The figure has also been released amid warnings that the country might soon witness a revolution of the hungry, as prices of foodstuff dramatically soar and the purchasing value of the Syrian pound declines.

The unprecedented surge in the prices caused a nationwide outcry, prompting the government to intervene in the market and pump millions of U.S. dollars to help sustain the exchange rate of the Syrian pound.

The government has succeeded in improving the exchange rate from 325 pounds to 1 dollar to 200 pounds in the black market in less than a month.

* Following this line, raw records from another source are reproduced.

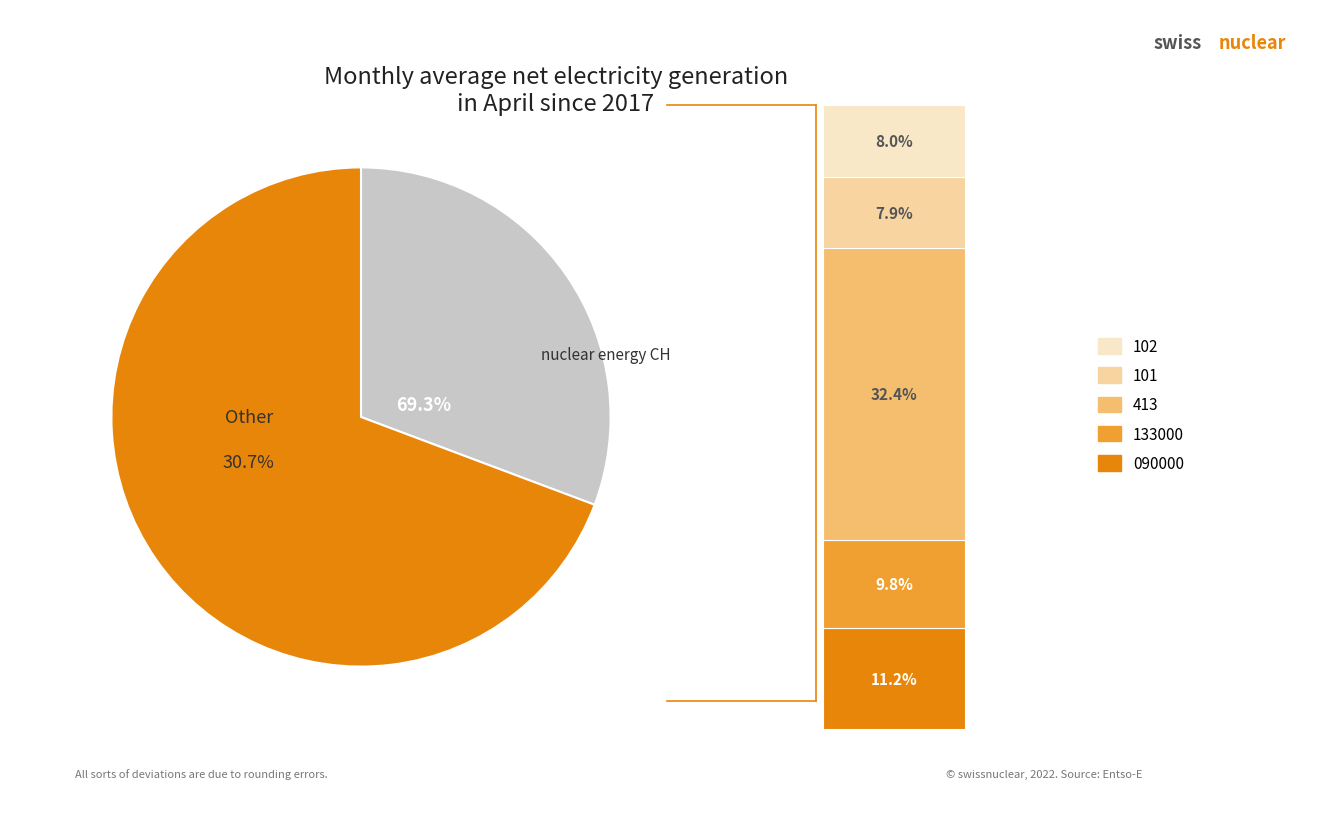

Does 102 represent more than half of the total?

No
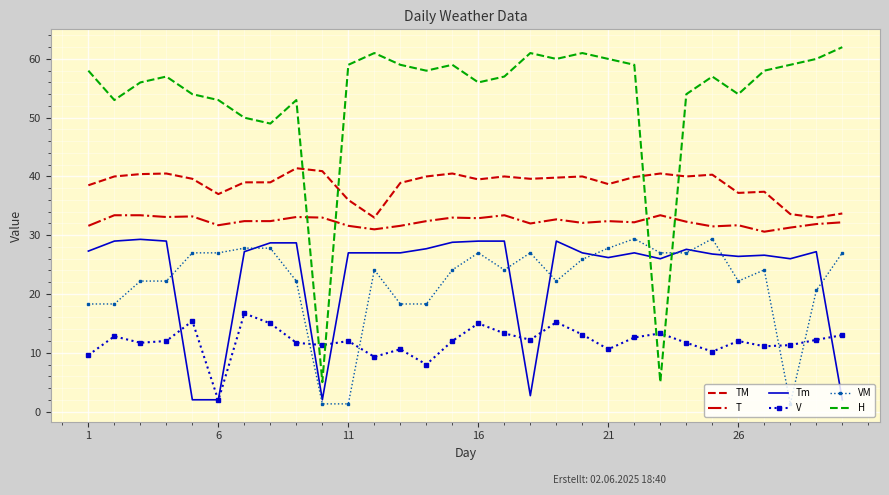

Which series has the largest total across all categories?

H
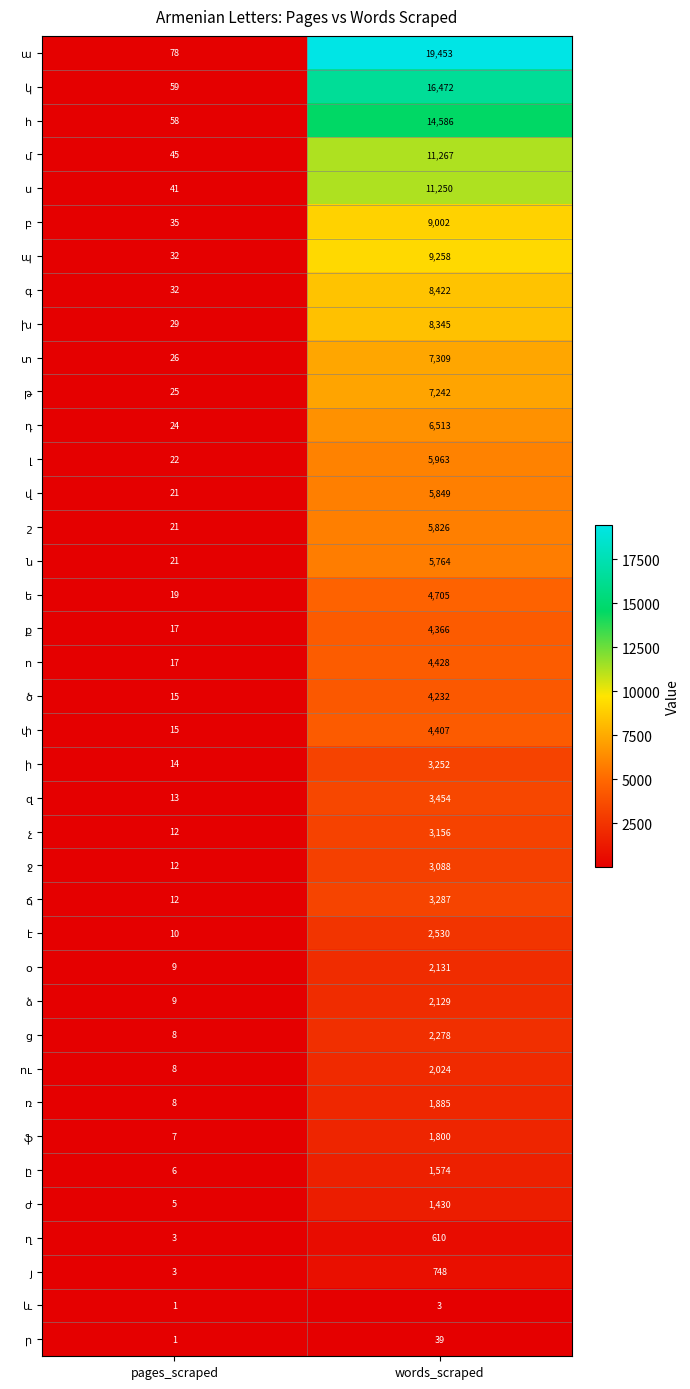

At which category is the sum across all series the highest?

words_scraped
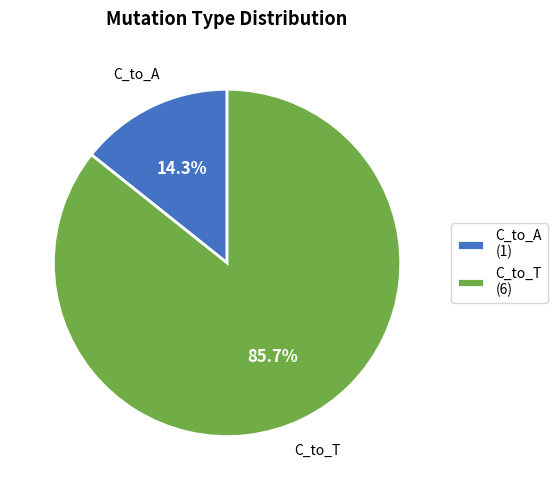

Rank the categories by value from lowest to highest.

C_to_A, C_to_T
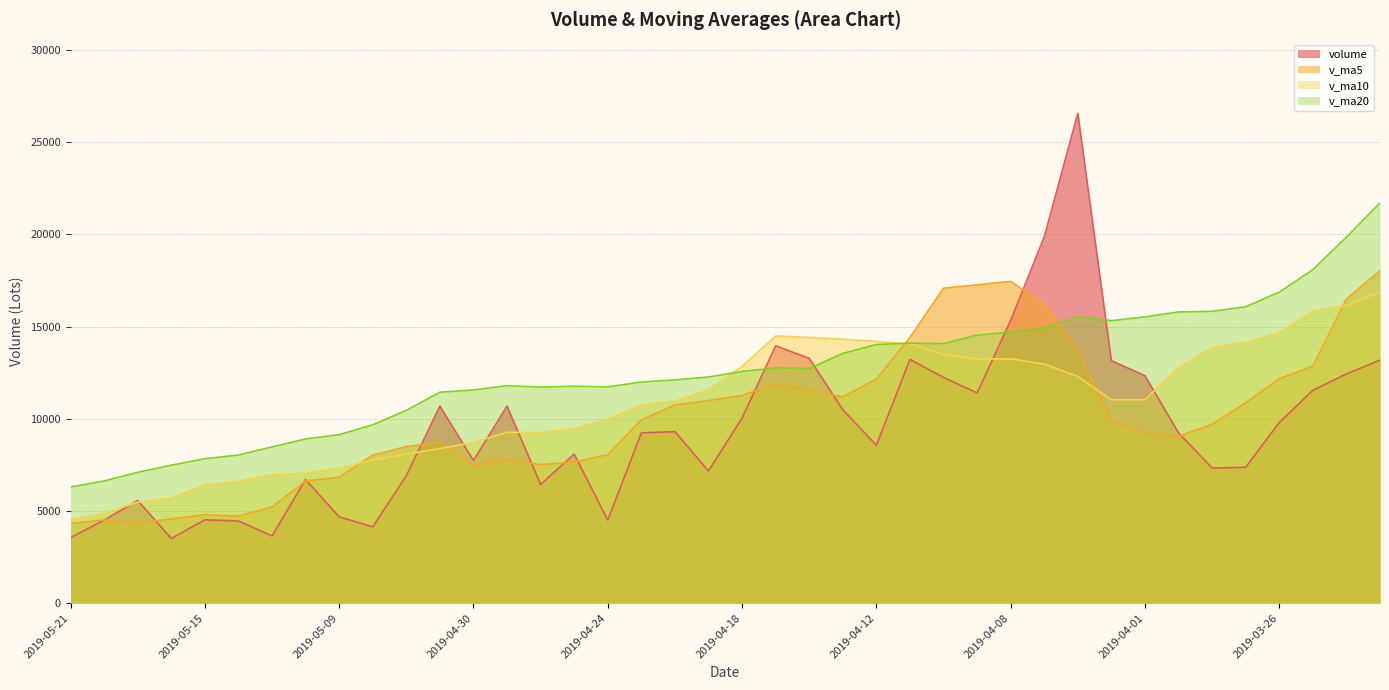

What are all the series names shown in the legend?

volume, v_ma5, v_ma10, v_ma20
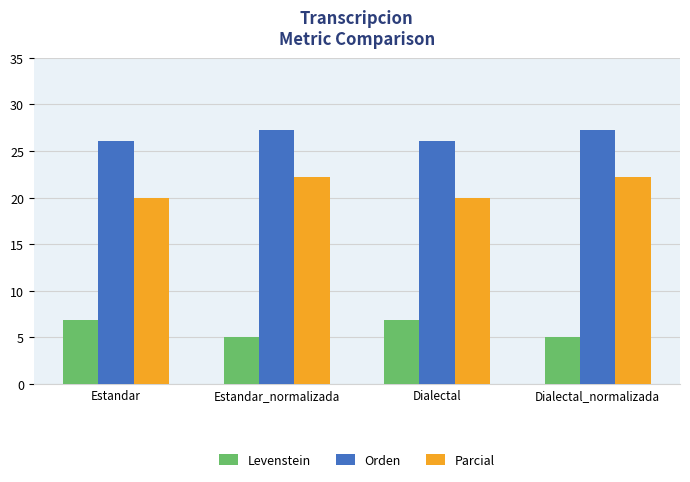

What is the approximate value of Parcial at Estandar?

20.0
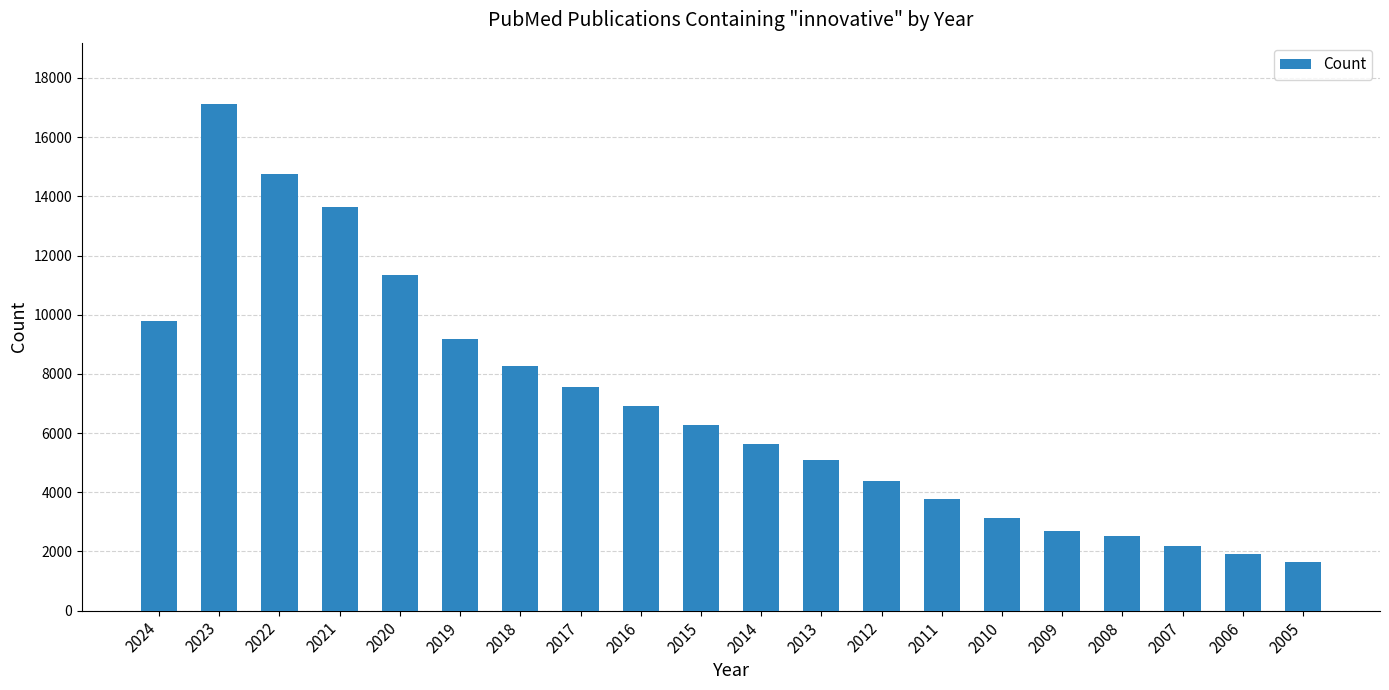

At which label does the data first exceed 6273?

2024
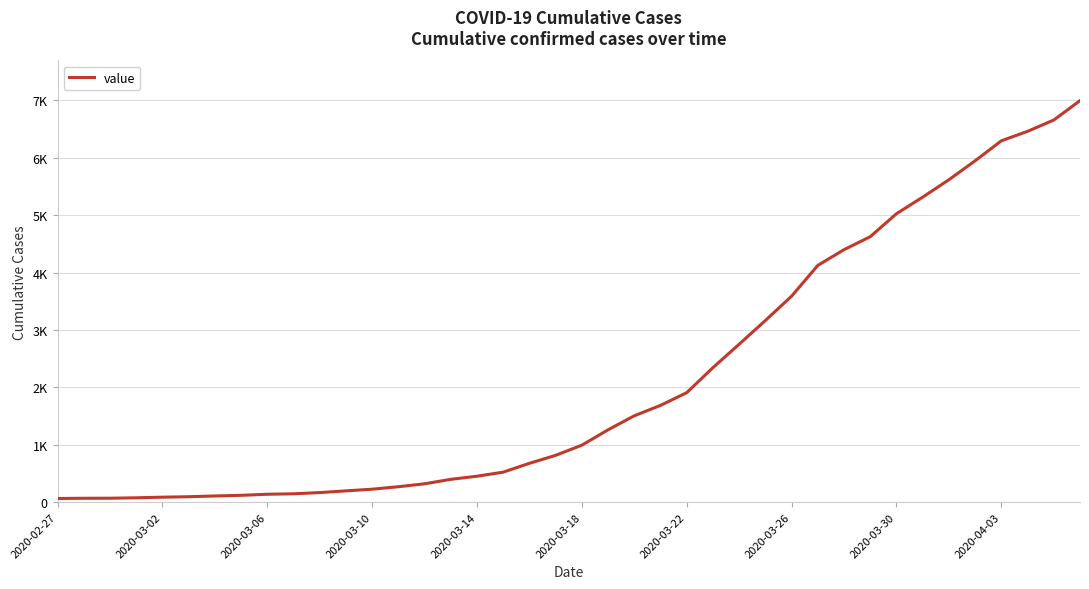

Does the chart have visible grid lines?

Yes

Yet, prices are still high and beyond the reach of most Syrians.

Some observers held the government's wrong policies responsible for the hike in foodstuff prices and accused it of wasting the treasury's reserve of hard currency.

Muneir al-Hamash, an economic analyst, told local media that the state's reserve of hard currency should be used to import the most important consumer commodities and that the government should preserve its reserves of hard currency as much as possible to strengthen the monetary situation in Syria.

He said that government should work on the revitalization of retail government trade and find effective coordination between the monetary and fiscal policies and work on maintaining balance between these two policies in order to reduce inflation and find financial resources to the state treasury.

Financial analyst Abed Fadhliyah told local al-Iqtissadi website that the decline in the purchasing power of the Syrian pound was due to lack of an overall monetary policy that is linked to other financial, economic and social policies.

He indicated that the government has taken partial and sporadic measures toward changes in the market, adding that those measures are characterized by being slow and non-continuous, a matter which weakens their effectiveness and raises concern and doubts among people.

He said that those measures backfired sometimes and unintentionally strengthened the position of speculators, increased their exploitation of market conditions and made them significantly control the exchange rate.

Fadhliyah said that the dollar exchange rate played a role in the value of the Syrian pound and its purchasing power, deploring the lack of an efficient government plan to control markets so far.

He also raised doubts over the government's ability to reduce prices, contending that prices have been linked with the dollar, when it's getting upward, and even if the dollar's exchange rate decreases, the prices will remain high owing to the lack of control on markets.

He underlined the need of adopting a definite and clear policy to reduce the dollar's exchange rate through the revitalization of the production cycle and the increase of mass commodity in markets in order to create real competition that would force producers themselves and traders to reduce prices.